# Sixers vs Heat game thread



## AI The MVP (Oct 3, 2003)

Anyone gonna be watching this on NBA TV?


----------



## Kunlun (Jun 22, 2003)

I predict the Sixers to win the one easily. I think that Ayers will let the bench play more this game and so will Riley. The Heat bench is crap compared to the Sixers bench so the Sixers will win!!


----------



## RoyWilliams (May 25, 2003)

Tonights Lineup
PG-Snow
SG-Iverson
SF-Robinson
PF-Thomas
C-Dalembert-who hopefully can do some good things


----------



## jsa (Jul 16, 2002)

It doesn't matter in the slightest who wins. 

I'd suggest you look at the following:

Does Ayers seem confident in his role, his substitutions, his time outs and overall demeanor?


Are Dalembert and Clancy impossibly rusty and afraid of injury, or flowing reasonably naturally?

Is Salmons at all aggresive offensively, and how is his ballhandling?

Does anybody appear wickedly out of shape?

Do either of the #2 draft choices show comfort on this level?

Can Korver defend a # 2 guard? 

Does McKie look healthy?

What else are people looking to see?


----------



## doug (Jun 6, 2003)

I'll be interested to see how Salmons plays with the first unit (if he gets any time with them). It's nice to dream about Dalembert and Clancy, but Salmons is really the only young Sixer who could be an important player in the future.


----------



## AI The MVP (Oct 3, 2003)

BIG DOG WITH THE REVERSE!!!


----------



## AI The MVP (Oct 3, 2003)

AI hit the jumper Sixers up 8-6.... now tied 8-8 with tip in by Grant.


----------



## AI The MVP (Oct 3, 2003)

Big Dog again! 10-8 Sixers!


----------



## AI The MVP (Oct 3, 2003)

Kenny Thomas hook shot 12-8 Sixers!


----------



## AI The MVP (Oct 3, 2003)

Sammy with 2 early fouls.
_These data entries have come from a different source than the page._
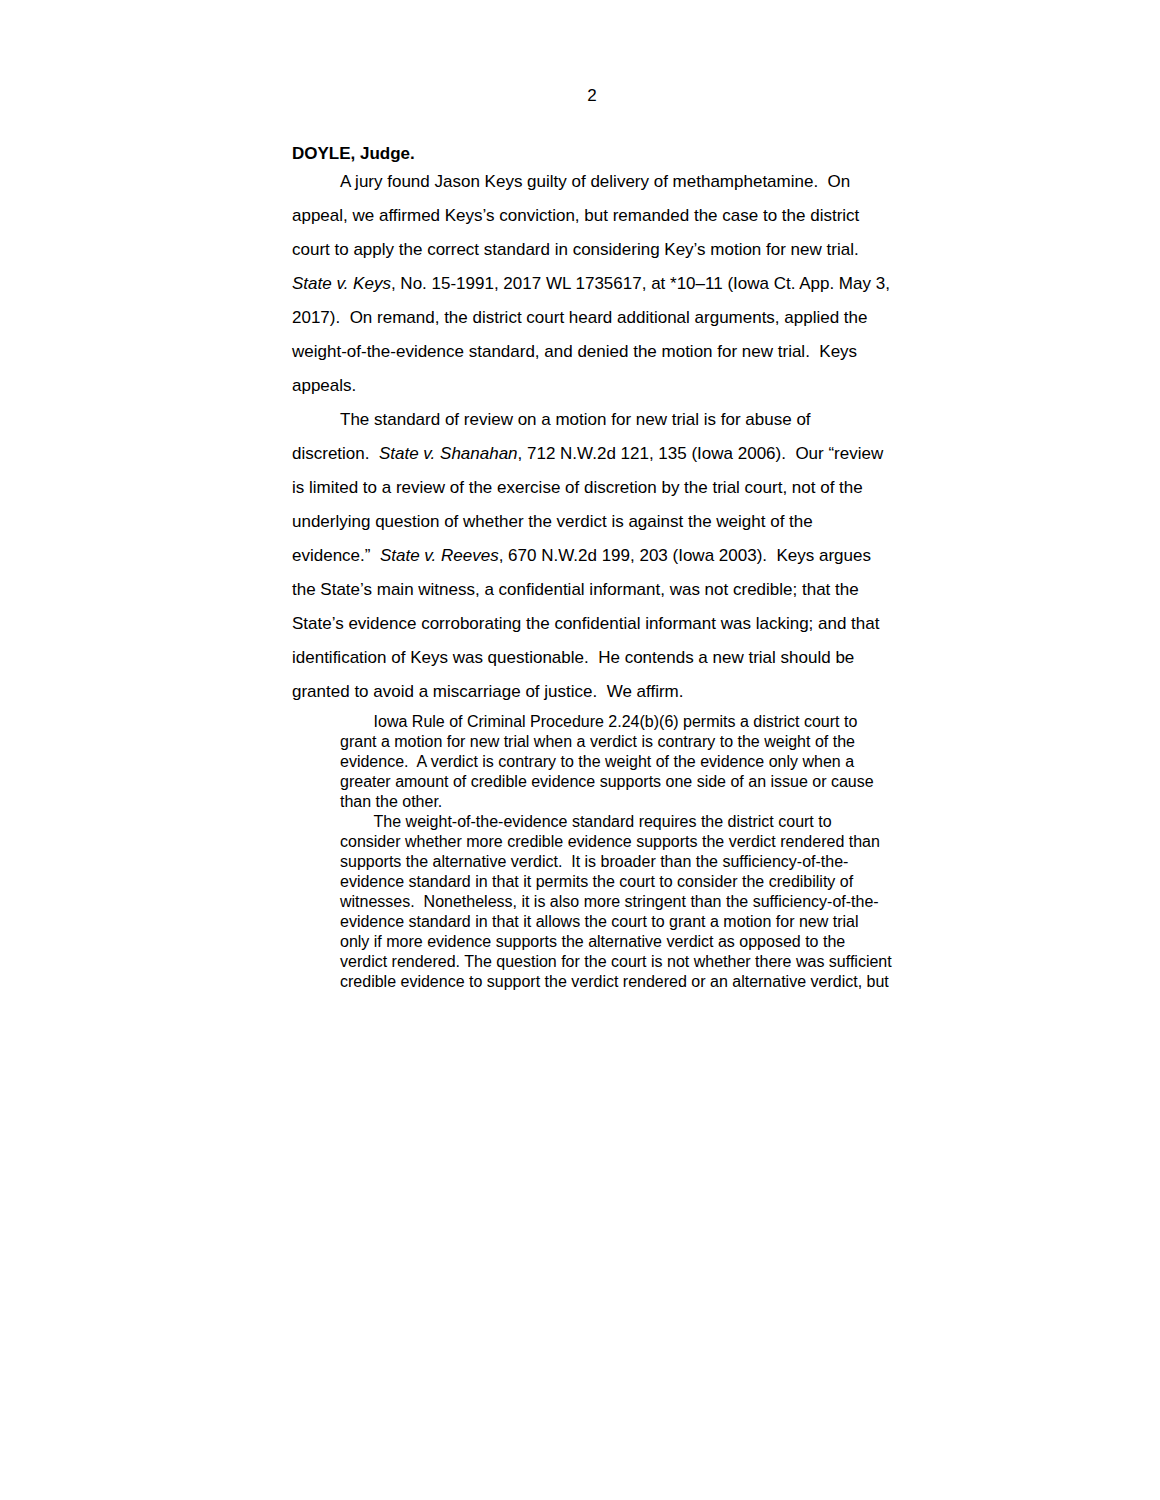2
DOYLE, Judge.
A jury found Jason Keys guilty of delivery of methamphetamine. On appeal, we affirmed Keys’s conviction, but remanded the case to the district court to apply the correct standard in considering Key’s motion for new trial. State v. Keys, No. 15-1991, 2017 WL 1735617, at *10–11 (Iowa Ct. App. May 3, 2017). On remand, the district court heard additional arguments, applied the weight-of-the-evidence standard, and denied the motion for new trial. Keys appeals.
The standard of review on a motion for new trial is for abuse of discretion. State v. Shanahan, 712 N.W.2d 121, 135 (Iowa 2006). Our “review is limited to a review of the exercise of discretion by the trial court, not of the underlying question of whether the verdict is against the weight of the evidence.” State v. Reeves, 670 N.W.2d 199, 203 (Iowa 2003). Keys argues the State’s main witness, a confidential informant, was not credible; that the State’s evidence corroborating the confidential informant was lacking; and that identification of Keys was questionable. He contends a new trial should be granted to avoid a miscarriage of justice. We affirm.
Iowa Rule of Criminal Procedure 2.24(b)(6) permits a district court to grant a motion for new trial when a verdict is contrary to the weight of the evidence. A verdict is contrary to the weight of the evidence only when a greater amount of credible evidence supports one side of an issue or cause than the other.
The weight-of-the-evidence standard requires the district court to consider whether more credible evidence supports the verdict rendered than supports the alternative verdict. It is broader than the sufficiency-of-the-evidence standard in that it permits the court to consider the credibility of witnesses. Nonetheless, it is also more stringent than the sufficiency-of-the-evidence standard in that it allows the court to grant a motion for new trial only if more evidence supports the alternative verdict as opposed to the verdict rendered. The question for the court is not whether there was sufficient credible evidence to support the verdict rendered or an alternative verdict, but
Odom with 3 pt play opportunity, misses and Grant gets o-board.


----------



## AI The MVP (Oct 3, 2003)

Sammy another foul, McCaskill comes in...


----------



## AI The MVP (Oct 3, 2003)

Big Dog 6 points down 17-14 with Odom from downtown.


----------



## MiamiHeat03 (Mar 28, 2003)

Halftime:
Philly:38.....Miami:40
Odom 11 points
EJ:11 points

Allen:2 points
Robinson:7 points


----------



## RoyWilliams (May 25, 2003)

75-74 with 2 mins and 10 secs to go.


----------



## RoyWilliams (May 25, 2003)

76-75 76ers with 19 secs left.


----------



## RoyWilliams (May 25, 2003)

77-76 Philly with 16 ticks left...............


----------



## RoyWilliams (May 25, 2003)

Woods hits the second free throw to tie it 77-77 with 16 tics left.


----------



## RoyWilliams (May 25, 2003)

Tied 77-77 at the end of the fourth.


----------



## MiamiHeat03 (Mar 28, 2003)

Our FT were bad...
Miami:65%
Philly:90%


----------



## RoyWilliams (May 25, 2003)

84-79 Miami with 26 secs to go............


----------



## RoyWilliams (May 25, 2003)

Its final now 86-79, Heat.


----------



## Arclite (Nov 2, 2002)

That wasn't a bad game, kind of slow. No one played well for us at all, Iverson was bad and Thomas was horrible.. Salmons put up a bunch of clankers it seemed like.

That Wade kid is awesome. His hands are positively everywhere. Reminds me of a mini-Kirilenko defensively..


----------



## MiamiHeat03 (Mar 28, 2003)

yeah i heard...
5 steals right....


----------



## RoyWilliams (May 25, 2003)

> Thomas was horrible


 Good thing this is just preseason.


----------



## jsa (Jul 16, 2002)

I 'd rather have Salmons have an aggresive off shooting night than play passively like he did last year. Of course, if he is always off, that is a different story. 

Did Clancy play? 

Did Green do anything at all? 

I saw on the highlights that Korver jacked four three point shots. All misses. 
That is OK. If he is to make even a minor contribution, he'll have to see if he is in a zone on any given night. Did he defend Eddie Jones or another quick guard? Decently? 

Did Ayers have the look of a confident, in control coach? Or was he more reactive, on the refs, a step behing Riley etc.? 

Did the 76ers play aggresive defense? Any zone? 

These are the pre-season issues.


----------